Start of Block
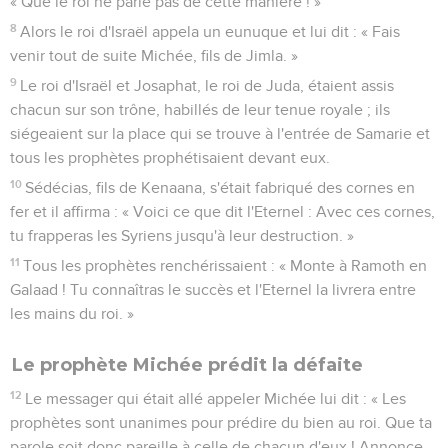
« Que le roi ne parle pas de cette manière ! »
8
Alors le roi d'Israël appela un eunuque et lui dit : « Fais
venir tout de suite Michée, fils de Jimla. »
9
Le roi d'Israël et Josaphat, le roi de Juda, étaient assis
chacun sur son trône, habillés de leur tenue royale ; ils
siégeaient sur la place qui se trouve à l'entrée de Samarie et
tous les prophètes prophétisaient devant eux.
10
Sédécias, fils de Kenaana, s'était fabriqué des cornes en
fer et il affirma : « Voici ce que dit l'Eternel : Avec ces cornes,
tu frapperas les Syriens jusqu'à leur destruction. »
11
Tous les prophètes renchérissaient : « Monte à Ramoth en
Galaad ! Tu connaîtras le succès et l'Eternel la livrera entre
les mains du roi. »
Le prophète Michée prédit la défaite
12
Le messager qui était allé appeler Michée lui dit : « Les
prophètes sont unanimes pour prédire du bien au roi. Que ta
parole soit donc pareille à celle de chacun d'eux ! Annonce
End of Block
Start of Block
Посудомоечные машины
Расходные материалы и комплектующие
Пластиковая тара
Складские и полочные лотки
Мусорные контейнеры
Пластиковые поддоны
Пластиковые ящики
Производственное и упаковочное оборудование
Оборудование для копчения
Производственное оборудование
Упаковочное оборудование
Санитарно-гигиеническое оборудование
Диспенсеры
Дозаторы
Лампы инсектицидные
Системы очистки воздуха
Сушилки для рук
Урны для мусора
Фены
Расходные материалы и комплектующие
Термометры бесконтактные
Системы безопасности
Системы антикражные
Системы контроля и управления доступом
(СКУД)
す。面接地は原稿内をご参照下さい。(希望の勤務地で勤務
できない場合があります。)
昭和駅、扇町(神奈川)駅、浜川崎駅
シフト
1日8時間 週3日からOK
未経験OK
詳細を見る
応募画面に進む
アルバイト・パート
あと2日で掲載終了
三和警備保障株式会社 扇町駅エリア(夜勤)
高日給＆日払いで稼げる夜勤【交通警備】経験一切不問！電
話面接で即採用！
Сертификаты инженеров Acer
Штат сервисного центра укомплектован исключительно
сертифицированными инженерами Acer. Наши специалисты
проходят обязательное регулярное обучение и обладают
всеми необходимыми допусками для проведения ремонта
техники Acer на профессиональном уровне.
End of Block
Start of Block
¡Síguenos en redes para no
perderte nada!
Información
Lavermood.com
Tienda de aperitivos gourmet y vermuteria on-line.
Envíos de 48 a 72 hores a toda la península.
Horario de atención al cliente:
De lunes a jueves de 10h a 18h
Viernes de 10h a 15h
End of Block
Identify each line of the material above that contains the string "Пластиковые" and copy those lines out. Only a match with the same capitalization counts.

● RESPONSE TO THIS EXERCISE
Пластиковые поддоны
Пластиковые ящики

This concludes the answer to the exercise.